WRITTEN TASK:
Rewrite the lines of the material below, from the first line through the line containing "áreas, de maior", inclusive, as a JSON list of strings with one string per line. Leave out blank lines.

.....

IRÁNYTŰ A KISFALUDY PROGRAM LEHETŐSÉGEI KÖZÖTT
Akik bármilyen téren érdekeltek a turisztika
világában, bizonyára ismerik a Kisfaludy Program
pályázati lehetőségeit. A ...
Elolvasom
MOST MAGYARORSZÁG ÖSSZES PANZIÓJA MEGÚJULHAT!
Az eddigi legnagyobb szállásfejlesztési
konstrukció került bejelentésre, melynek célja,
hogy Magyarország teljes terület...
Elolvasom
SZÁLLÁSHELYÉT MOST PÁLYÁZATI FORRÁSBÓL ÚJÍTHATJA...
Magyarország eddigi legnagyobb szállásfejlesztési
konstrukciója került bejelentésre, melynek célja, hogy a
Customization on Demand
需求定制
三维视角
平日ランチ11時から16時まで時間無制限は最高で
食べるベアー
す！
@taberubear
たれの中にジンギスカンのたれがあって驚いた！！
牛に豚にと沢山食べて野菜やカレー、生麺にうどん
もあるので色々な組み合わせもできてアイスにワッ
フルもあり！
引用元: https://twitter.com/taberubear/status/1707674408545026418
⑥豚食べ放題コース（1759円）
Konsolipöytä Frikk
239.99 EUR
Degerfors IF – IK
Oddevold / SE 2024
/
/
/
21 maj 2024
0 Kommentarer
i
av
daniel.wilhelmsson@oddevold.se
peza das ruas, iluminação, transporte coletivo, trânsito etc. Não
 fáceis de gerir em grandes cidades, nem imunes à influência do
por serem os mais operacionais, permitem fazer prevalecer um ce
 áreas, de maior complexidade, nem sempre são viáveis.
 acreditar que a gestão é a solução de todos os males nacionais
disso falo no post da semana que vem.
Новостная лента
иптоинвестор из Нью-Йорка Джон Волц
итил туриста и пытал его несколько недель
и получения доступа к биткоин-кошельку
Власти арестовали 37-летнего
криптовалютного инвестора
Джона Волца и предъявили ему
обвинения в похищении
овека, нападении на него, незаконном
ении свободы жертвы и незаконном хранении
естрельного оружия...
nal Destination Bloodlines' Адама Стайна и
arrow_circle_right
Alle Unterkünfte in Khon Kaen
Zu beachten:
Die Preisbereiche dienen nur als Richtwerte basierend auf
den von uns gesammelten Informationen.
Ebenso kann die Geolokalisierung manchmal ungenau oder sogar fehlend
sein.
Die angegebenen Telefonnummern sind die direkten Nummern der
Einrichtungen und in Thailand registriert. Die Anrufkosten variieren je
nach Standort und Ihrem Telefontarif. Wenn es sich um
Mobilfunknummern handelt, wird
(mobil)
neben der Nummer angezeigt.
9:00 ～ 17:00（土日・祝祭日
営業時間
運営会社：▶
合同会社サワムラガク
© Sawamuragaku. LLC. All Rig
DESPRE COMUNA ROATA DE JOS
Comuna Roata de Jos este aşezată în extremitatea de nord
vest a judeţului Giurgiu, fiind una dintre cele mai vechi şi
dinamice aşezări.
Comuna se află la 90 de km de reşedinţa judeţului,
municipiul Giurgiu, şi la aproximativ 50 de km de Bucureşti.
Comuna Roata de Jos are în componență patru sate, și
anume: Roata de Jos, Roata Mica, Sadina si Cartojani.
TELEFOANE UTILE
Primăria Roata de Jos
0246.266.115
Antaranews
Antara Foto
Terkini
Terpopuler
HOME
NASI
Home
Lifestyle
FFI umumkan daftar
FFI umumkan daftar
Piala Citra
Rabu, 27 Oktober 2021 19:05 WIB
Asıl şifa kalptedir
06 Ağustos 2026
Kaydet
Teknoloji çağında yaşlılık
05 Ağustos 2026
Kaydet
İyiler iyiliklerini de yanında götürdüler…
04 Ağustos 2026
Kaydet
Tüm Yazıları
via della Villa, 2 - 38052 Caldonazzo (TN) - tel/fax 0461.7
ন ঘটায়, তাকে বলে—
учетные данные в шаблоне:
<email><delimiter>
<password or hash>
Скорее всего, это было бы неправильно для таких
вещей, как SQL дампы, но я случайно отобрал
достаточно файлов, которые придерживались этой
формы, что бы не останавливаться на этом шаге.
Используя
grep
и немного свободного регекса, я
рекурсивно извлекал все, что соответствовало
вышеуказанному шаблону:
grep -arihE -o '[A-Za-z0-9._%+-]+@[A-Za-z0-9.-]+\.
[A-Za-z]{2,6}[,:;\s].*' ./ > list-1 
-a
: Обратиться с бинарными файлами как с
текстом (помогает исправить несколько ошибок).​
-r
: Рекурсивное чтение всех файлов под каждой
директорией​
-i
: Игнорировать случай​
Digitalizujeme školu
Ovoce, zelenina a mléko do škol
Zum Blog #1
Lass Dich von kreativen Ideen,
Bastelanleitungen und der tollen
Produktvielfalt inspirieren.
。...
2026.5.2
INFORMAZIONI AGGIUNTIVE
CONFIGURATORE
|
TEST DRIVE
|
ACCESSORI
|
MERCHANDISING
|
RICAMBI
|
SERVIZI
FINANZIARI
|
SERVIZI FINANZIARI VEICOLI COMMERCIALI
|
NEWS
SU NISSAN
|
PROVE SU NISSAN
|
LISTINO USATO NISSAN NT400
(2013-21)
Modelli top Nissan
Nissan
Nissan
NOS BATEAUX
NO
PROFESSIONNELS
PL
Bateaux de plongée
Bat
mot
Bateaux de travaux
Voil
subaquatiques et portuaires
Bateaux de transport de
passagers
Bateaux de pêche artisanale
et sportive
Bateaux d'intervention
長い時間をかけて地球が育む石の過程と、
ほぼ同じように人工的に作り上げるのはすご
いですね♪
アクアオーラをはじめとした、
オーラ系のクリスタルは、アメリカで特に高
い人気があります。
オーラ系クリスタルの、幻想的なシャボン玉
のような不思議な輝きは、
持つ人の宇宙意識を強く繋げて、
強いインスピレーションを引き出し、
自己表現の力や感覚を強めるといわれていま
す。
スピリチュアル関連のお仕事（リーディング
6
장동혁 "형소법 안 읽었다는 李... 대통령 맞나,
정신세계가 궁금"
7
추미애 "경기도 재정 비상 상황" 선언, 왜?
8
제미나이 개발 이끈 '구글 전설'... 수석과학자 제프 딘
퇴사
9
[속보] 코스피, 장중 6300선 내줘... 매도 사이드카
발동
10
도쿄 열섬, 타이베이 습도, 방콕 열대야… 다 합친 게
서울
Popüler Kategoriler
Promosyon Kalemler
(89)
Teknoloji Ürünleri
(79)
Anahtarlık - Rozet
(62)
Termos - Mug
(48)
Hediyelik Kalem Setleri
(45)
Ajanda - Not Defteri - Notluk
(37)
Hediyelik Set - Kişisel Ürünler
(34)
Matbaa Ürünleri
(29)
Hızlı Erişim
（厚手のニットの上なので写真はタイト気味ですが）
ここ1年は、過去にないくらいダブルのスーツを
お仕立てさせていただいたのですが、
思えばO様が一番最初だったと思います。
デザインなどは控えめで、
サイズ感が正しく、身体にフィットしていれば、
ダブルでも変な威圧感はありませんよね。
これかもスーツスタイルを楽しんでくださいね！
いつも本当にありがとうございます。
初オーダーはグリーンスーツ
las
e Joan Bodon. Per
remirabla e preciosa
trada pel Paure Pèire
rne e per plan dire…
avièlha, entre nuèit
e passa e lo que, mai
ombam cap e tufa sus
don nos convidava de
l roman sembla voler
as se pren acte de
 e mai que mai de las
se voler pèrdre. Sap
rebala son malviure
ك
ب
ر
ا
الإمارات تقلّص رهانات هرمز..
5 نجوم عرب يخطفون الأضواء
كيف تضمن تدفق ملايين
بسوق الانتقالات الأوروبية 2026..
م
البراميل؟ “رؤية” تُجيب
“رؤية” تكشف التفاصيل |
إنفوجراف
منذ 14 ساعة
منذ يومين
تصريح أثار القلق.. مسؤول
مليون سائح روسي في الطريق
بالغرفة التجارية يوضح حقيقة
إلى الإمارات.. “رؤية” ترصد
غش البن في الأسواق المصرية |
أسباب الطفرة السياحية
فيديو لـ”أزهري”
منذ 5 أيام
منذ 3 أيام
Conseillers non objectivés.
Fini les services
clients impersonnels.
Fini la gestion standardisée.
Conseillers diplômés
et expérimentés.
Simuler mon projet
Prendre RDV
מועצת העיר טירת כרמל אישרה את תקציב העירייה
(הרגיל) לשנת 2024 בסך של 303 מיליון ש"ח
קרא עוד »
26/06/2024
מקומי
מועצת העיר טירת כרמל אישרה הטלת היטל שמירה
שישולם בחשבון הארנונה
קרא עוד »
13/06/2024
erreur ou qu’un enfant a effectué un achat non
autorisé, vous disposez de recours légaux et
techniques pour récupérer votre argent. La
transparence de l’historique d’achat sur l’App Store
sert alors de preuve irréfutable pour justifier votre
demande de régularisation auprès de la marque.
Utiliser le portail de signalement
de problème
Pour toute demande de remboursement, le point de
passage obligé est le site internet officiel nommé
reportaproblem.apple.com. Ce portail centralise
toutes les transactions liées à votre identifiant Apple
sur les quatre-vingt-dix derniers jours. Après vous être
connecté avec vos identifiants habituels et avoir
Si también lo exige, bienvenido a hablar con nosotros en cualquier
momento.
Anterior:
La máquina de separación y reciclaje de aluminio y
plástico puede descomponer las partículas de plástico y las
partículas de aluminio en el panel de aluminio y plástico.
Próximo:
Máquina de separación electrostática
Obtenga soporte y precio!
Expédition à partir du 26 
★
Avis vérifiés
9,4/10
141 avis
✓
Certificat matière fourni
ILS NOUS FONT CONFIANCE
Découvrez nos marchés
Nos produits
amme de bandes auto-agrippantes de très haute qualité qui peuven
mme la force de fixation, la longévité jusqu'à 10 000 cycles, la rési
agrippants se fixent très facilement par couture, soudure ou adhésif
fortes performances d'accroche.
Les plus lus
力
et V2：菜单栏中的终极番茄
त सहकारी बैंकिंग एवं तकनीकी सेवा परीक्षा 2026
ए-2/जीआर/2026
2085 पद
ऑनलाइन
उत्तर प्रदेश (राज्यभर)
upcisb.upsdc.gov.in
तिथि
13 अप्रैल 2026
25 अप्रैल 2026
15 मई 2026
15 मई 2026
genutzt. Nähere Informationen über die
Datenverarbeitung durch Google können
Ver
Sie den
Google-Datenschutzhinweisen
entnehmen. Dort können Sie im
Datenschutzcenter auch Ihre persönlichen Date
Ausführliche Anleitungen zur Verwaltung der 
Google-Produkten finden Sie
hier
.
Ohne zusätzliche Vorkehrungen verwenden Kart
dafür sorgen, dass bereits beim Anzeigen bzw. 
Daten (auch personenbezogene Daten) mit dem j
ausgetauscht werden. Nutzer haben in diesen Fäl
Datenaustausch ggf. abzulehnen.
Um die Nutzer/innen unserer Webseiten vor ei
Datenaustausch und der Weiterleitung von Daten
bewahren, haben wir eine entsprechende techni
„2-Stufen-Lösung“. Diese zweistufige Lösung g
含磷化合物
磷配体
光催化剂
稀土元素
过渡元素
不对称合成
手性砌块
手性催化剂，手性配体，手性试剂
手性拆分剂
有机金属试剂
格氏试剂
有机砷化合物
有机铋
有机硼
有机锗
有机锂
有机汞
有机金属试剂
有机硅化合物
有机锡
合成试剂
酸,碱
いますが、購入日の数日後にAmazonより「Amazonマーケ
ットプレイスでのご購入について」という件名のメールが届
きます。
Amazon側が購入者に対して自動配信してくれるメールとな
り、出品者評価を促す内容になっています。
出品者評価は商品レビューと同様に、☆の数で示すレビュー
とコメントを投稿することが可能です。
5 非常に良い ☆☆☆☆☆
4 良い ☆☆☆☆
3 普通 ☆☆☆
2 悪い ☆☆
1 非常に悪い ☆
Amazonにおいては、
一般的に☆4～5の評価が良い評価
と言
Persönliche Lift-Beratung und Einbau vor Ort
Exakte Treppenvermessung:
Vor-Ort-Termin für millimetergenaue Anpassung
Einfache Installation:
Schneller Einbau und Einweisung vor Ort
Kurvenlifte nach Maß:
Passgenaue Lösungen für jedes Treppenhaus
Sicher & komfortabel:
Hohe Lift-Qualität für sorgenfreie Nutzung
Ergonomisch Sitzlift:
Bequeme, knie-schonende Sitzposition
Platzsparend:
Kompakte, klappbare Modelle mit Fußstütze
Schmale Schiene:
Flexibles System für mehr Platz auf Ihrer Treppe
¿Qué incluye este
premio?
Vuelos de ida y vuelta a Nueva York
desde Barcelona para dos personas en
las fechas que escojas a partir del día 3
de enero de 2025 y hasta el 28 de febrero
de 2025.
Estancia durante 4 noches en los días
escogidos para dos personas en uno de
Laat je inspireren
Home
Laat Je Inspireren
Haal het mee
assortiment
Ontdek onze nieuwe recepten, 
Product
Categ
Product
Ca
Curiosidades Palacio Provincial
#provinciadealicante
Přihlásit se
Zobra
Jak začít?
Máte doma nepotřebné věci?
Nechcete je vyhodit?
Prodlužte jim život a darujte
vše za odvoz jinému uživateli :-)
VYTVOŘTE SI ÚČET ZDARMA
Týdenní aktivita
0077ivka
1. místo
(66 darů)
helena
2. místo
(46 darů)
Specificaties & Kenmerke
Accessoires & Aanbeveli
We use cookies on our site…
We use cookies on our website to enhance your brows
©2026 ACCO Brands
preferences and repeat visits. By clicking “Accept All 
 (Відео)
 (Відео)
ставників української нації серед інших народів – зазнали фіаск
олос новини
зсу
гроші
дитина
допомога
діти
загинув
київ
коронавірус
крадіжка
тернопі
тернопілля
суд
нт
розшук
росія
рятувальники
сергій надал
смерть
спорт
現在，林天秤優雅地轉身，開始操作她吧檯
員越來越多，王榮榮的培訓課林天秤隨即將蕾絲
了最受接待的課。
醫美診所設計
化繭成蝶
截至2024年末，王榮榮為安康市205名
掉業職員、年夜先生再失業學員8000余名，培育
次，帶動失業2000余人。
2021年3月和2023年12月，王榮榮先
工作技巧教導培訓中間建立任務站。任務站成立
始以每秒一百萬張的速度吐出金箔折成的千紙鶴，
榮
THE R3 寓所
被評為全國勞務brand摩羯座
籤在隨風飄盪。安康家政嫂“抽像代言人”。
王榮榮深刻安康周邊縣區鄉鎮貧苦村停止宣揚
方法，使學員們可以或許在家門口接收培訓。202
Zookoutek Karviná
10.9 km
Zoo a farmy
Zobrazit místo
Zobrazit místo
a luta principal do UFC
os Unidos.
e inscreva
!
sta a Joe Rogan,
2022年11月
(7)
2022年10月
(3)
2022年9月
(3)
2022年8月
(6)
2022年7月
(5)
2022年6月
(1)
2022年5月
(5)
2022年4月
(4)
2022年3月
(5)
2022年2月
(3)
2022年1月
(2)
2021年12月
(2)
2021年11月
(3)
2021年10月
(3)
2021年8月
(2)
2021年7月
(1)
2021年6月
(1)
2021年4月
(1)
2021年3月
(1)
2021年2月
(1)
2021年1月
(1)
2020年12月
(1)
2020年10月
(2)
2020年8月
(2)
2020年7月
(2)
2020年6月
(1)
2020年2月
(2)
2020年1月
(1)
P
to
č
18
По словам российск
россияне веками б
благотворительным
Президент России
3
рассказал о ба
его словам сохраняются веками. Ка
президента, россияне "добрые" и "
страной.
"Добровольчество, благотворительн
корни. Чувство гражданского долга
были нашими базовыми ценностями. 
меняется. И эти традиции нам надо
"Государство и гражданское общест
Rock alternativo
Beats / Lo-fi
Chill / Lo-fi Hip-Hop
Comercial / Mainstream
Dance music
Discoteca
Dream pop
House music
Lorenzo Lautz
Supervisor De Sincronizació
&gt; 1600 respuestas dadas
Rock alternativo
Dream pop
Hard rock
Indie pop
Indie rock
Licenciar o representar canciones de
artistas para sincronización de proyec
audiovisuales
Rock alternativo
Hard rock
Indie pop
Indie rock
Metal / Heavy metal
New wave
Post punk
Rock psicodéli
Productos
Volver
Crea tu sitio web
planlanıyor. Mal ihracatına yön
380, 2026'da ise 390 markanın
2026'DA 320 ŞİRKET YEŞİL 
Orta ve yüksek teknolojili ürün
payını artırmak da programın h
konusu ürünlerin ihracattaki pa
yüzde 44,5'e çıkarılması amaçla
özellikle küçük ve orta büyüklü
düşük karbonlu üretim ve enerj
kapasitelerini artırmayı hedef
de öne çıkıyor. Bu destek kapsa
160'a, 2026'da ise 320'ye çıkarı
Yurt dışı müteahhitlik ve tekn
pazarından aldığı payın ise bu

.....

ANSWER SPACE:
[
  "IRÁNYTŰ A KISFALUDY PROGRAM LEHETŐSÉGEI KÖZÖTT",
  "Akik bármilyen téren érdekeltek a turisztika",
  "világában, bizonyára ismerik a Kisfaludy Program",
  "pályázati lehetőségeit. A ...",
  "Elolvasom",
  "MOST MAGYARORSZÁG ÖSSZES PANZIÓJA MEGÚJULHAT!",
  "Az eddigi legnagyobb szállásfejlesztési",
  "konstrukció került bejelentésre, melynek célja,",
  "hogy Magyarország teljes terület...",
  "Elolvasom",
  "SZÁLLÁSHELYÉT MOST PÁLYÁZATI FORRÁSBÓL ÚJÍTHATJA...",
  "Magyarország eddigi legnagyobb szállásfejlesztési",
  "konstrukciója került bejelentésre, melynek célja, hogy a",
  "Customization on Demand",
  "需求定制",
  "三维视角",
  "平日ランチ11時から16時まで時間無制限は最高で",
  "食べるベアー",
  "す！",
  "@taberubear",
  "たれの中にジンギスカンのたれがあって驚いた！！",
  "牛に豚にと沢山食べて野菜やカレー、生麺にうどん",
  "もあるので色々な組み合わせもできてアイスにワッ",
  "フルもあり！",
  "引用元: https://twitter.com/taberubear/status/1707674408545026418",
  "⑥豚食べ放題コース（1759円）",
  "Konsolipöytä Frikk",
  "239.99 EUR",
  "Degerfors IF – IK",
  "Oddevold / SE 2024",
  "/",
  "/",
  "/",
  "21 maj 2024",
  "0 Kommentarer",
  "i",
  "av",
  "daniel.wilhelmsson@oddevold.se",
  "peza das ruas, iluminação, transporte coletivo, trânsito etc. Não",
  " fáceis de gerir em grandes cidades, nem imunes à influência do",
  "por serem os mais operacionais, permitem fazer prevalecer um ce",
  " áreas, de maior complexidade, nem sempre são viáveis."
]